Carr fece scivolare il braccio intorno alla vita di Jane, le prese la mano. S’incamminò con lei lungo la strada, verso le luci più intense. Sentì il rumore dei passi dei tre che li seguivano dappresso.

— Ma è ovvio che si tratta della ragazza! — Il bisbiglio della signorina Hackman era un po’ più forte. — Si è soltanto ossigenata i capelli e sta cercando di farsi passare per una puttana.

Come se temesse che Carr potesse voltarsi, la mano di Jane si strinse spasmodicamente sulla sua.

— Non potete esserne sicura — bisbigliò il signor Wilson. — Tanta gente sembra uguale. Siamo stati ingannati altre volte.
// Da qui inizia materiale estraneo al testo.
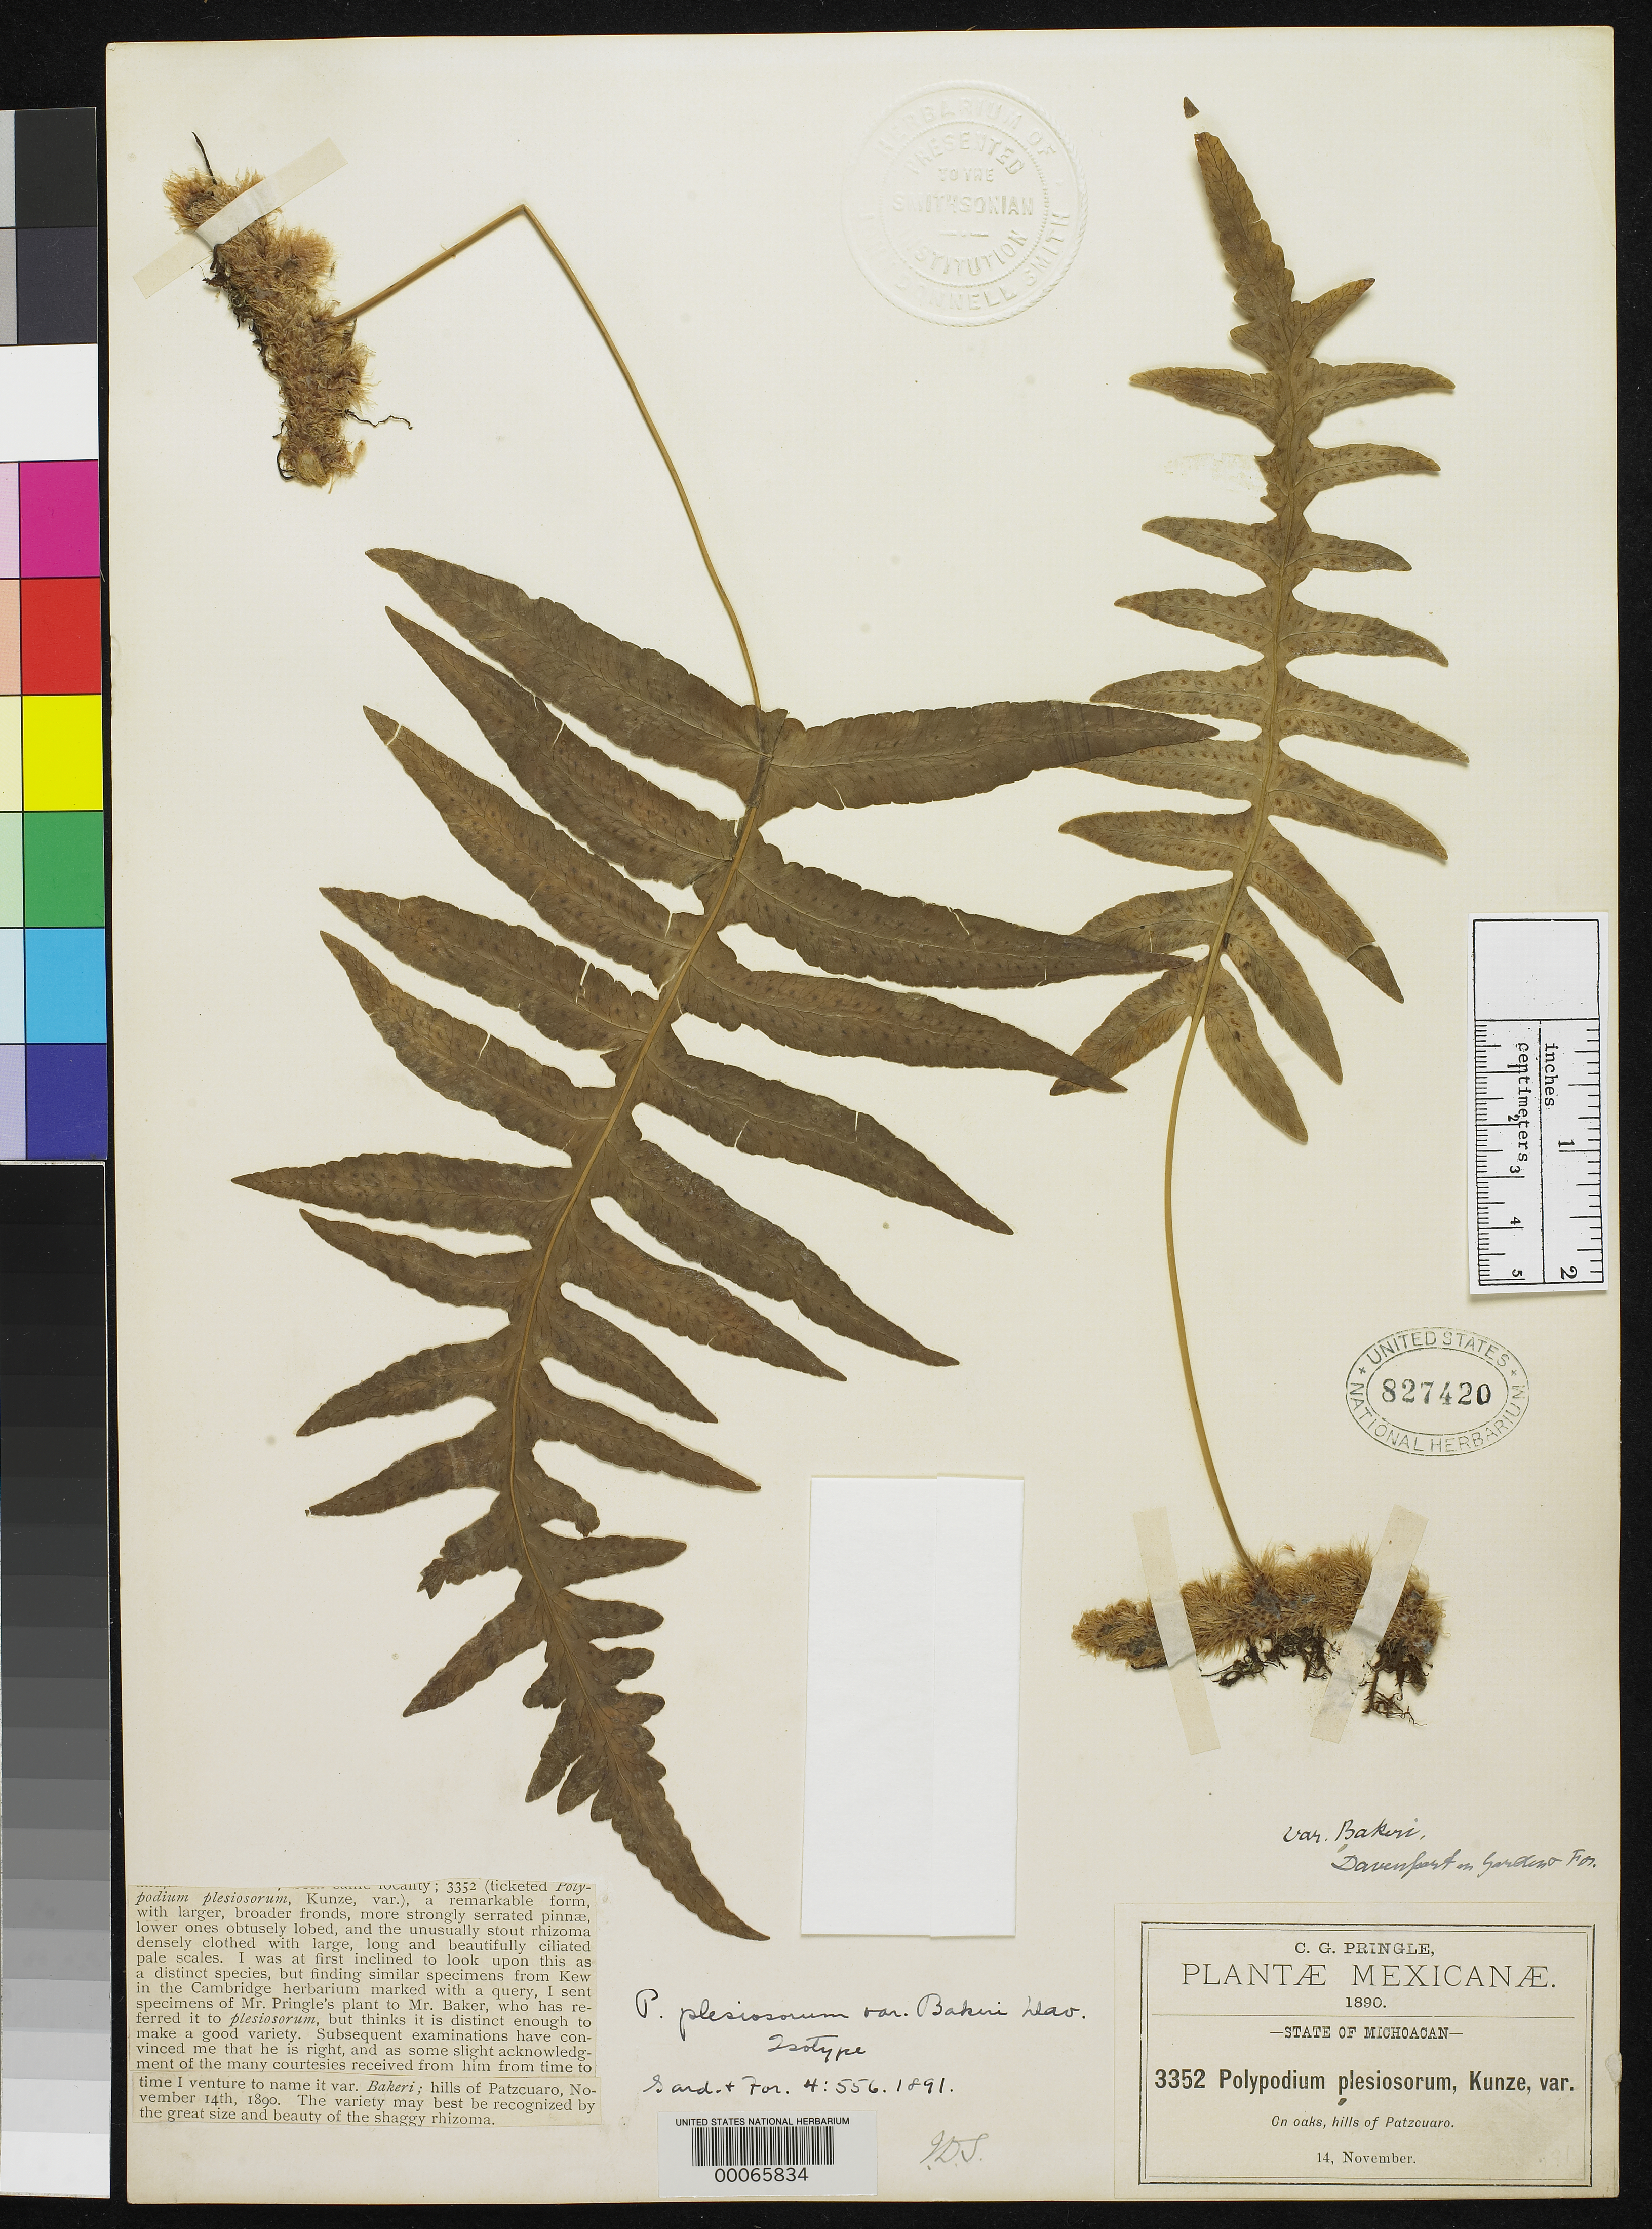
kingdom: Plantae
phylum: Tracheophyta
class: Polypodiopsida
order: Polypodiales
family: Polypodiaceae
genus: Polypodium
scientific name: Polypodium plesiosorum var. bakeri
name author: Davenp.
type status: Isotype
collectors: C. G. Pringle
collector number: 3352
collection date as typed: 14 Nov 1890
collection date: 1890-11-14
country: Mexico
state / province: Michoacán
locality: Hills of Patzcuaro.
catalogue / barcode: US 827420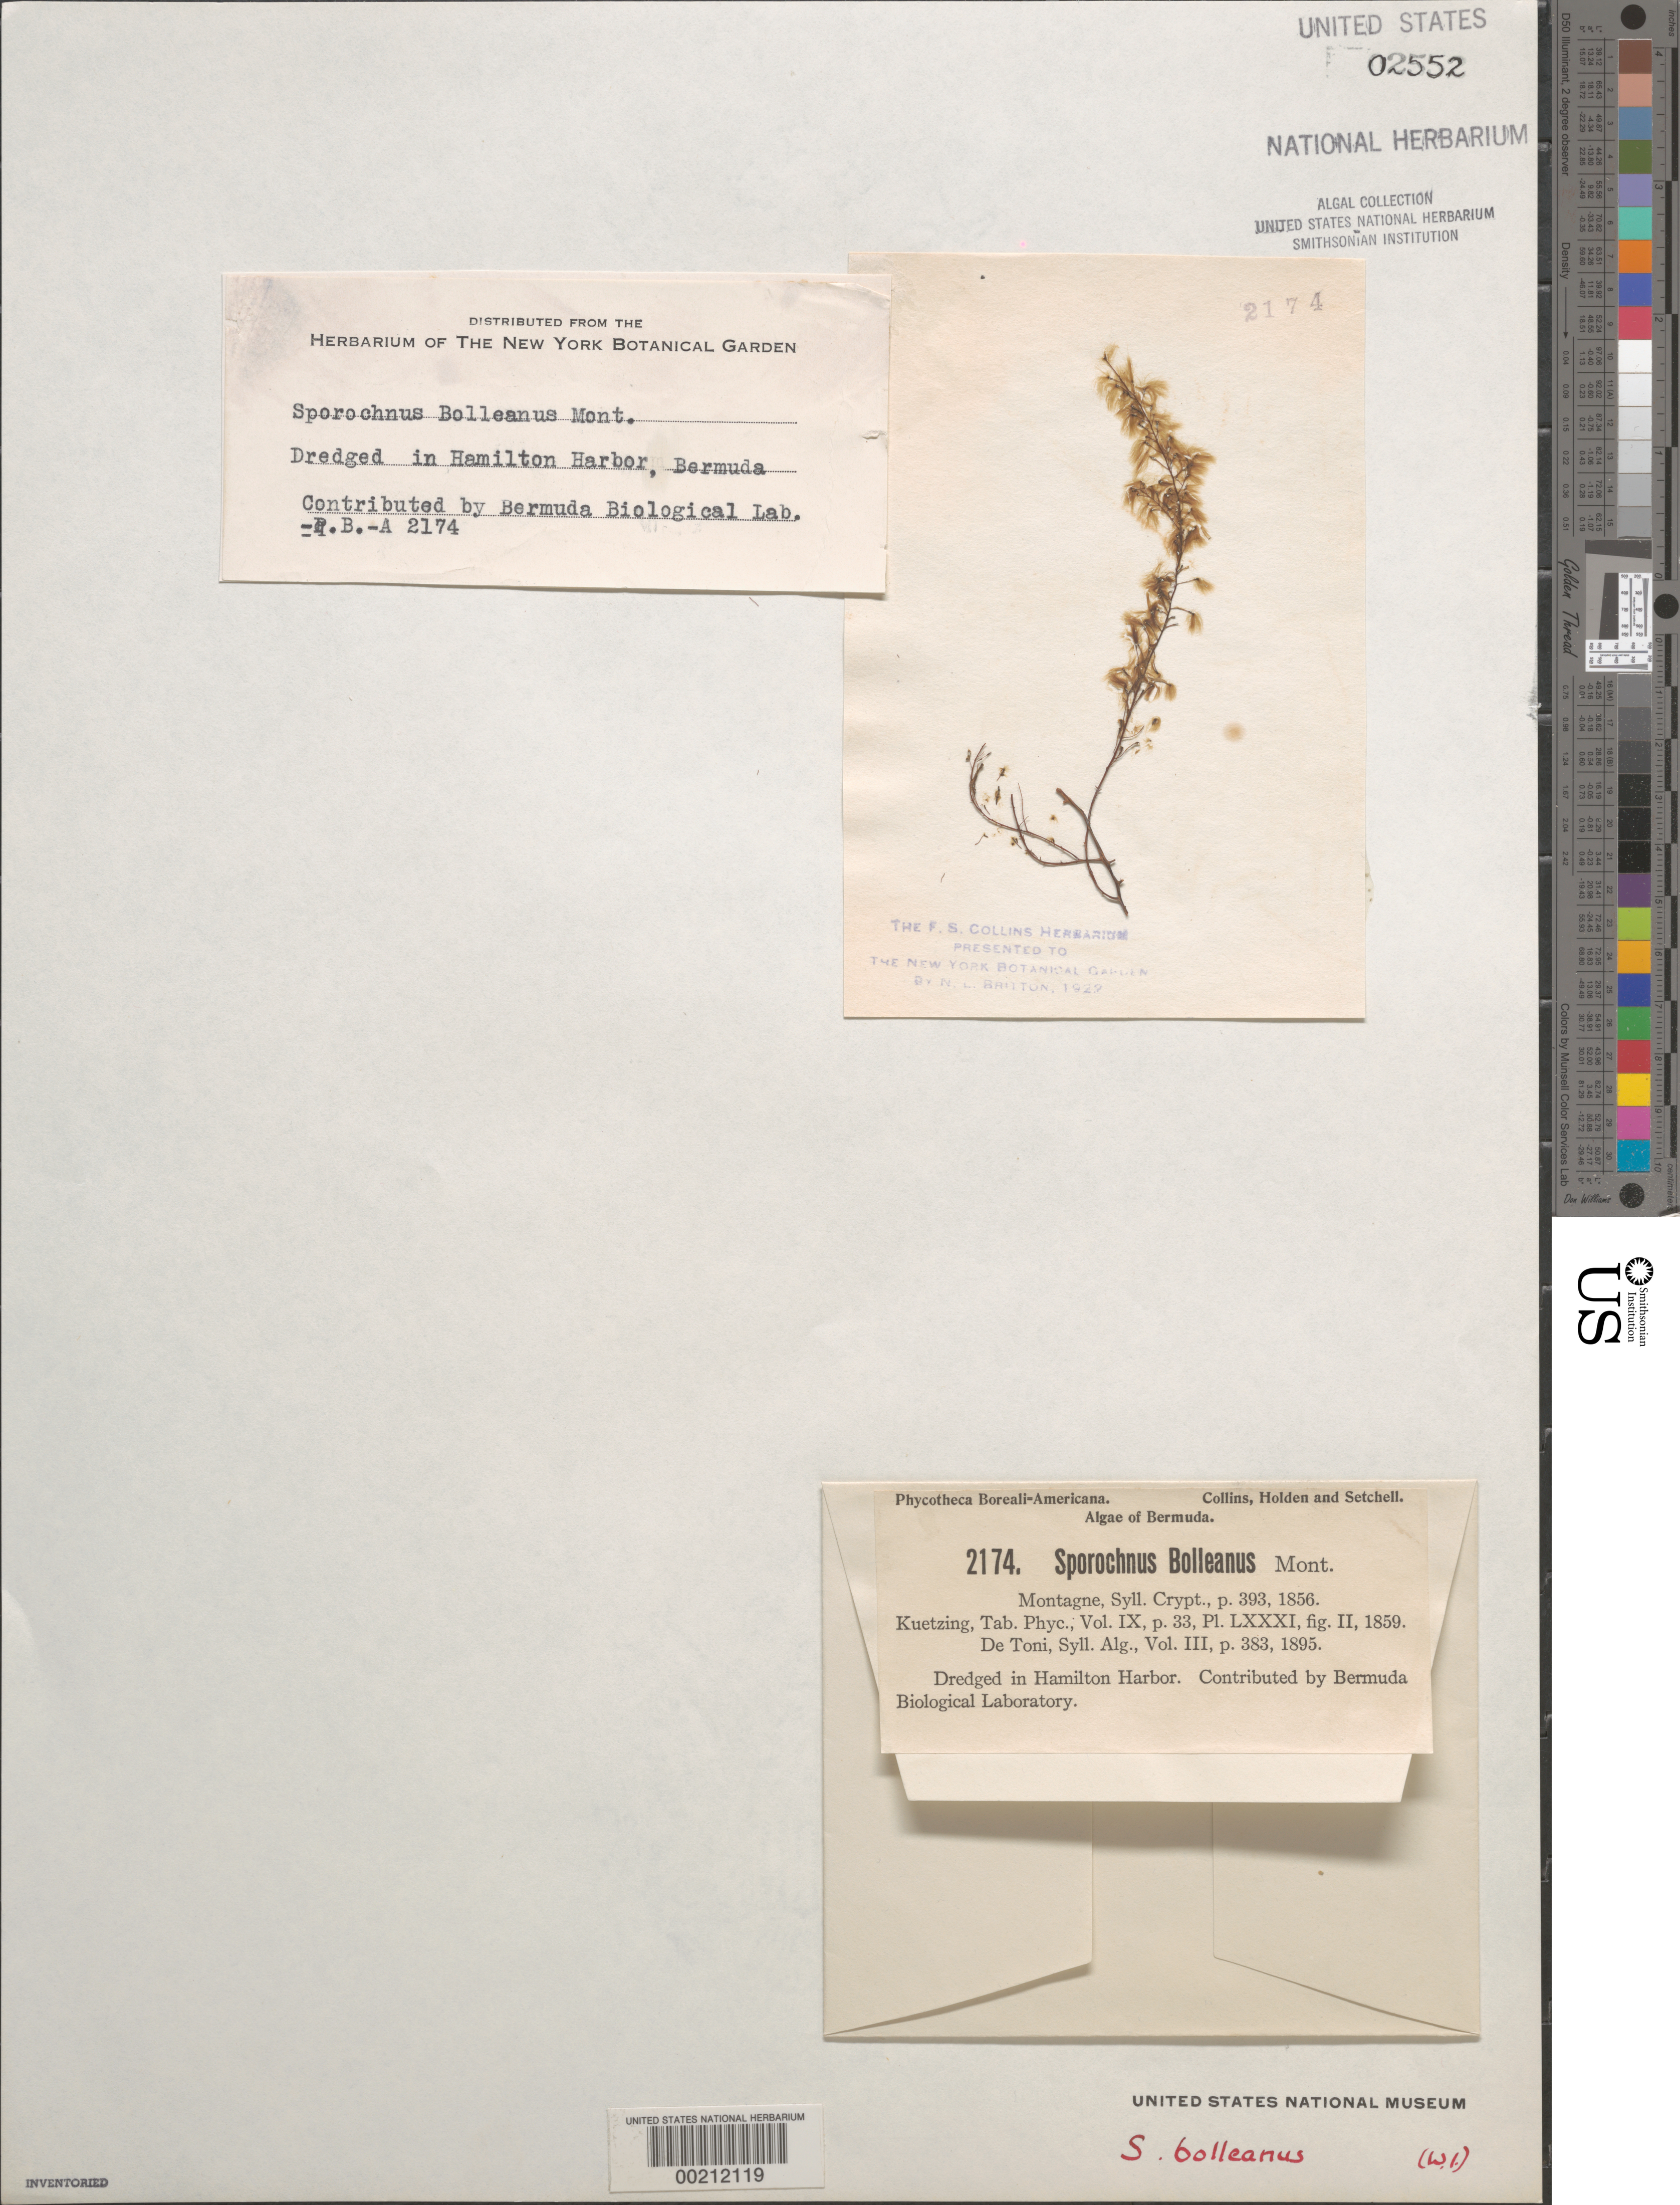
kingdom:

Cosa ne dite, Dris?

— Che lui sia l’uomo non ci sono dubbi — bisbigliò in risposta la voce dell’uomo senza una mano. — Ma l’ho seguito per un po’ questa sera, e penso che sia a posto.

— Ma se è lo stesso uomo… — obiettò la signorina Hackman. — Ricordatevi che l’ho visto, io in persona, insieme alla ragazza all’agenzia di collocamento.

— Sì — rispose il signor Wilson — e abbiamo deciso che in quella circostanza eravamo stati tratti in inganno, e che lui non era affatto un complice. Il che dovrebbe indicare che questa non è la ragazza.

Carr percepiva i bisbigli ricadere tutt’intorno a loro come una ragnatela. Rivolto a Jane disse ad alta voce: — Hai un aspetto splendido, piccola.

— Non siete tanto male neanche voi — rispose lei.

Carr spostò il braccio intorno alla sua vita, sfiorandole i fianchi nel farlo. Ma i suoi occhi stavano esplorando la strada davanti a loro. La scena non era cambiata. I meccanismi dell’effimero funzionavano a pieno regime. Ai due uomini con l’impermeabile scuro, sul lato opposto della strada se n’erano aggiunti altri due. Il tassi davanti all’emporio borbottava ancora. Sui bordi del suo campo di visione, su entrambi i lati, c’erano porzioni confuse e sussultanti del panama del signor Wilson e del suo pancione a strisce, della camicetta di gabardine verde della signorina Hackman e delle sue gambe avvolte nelle calze di nylon.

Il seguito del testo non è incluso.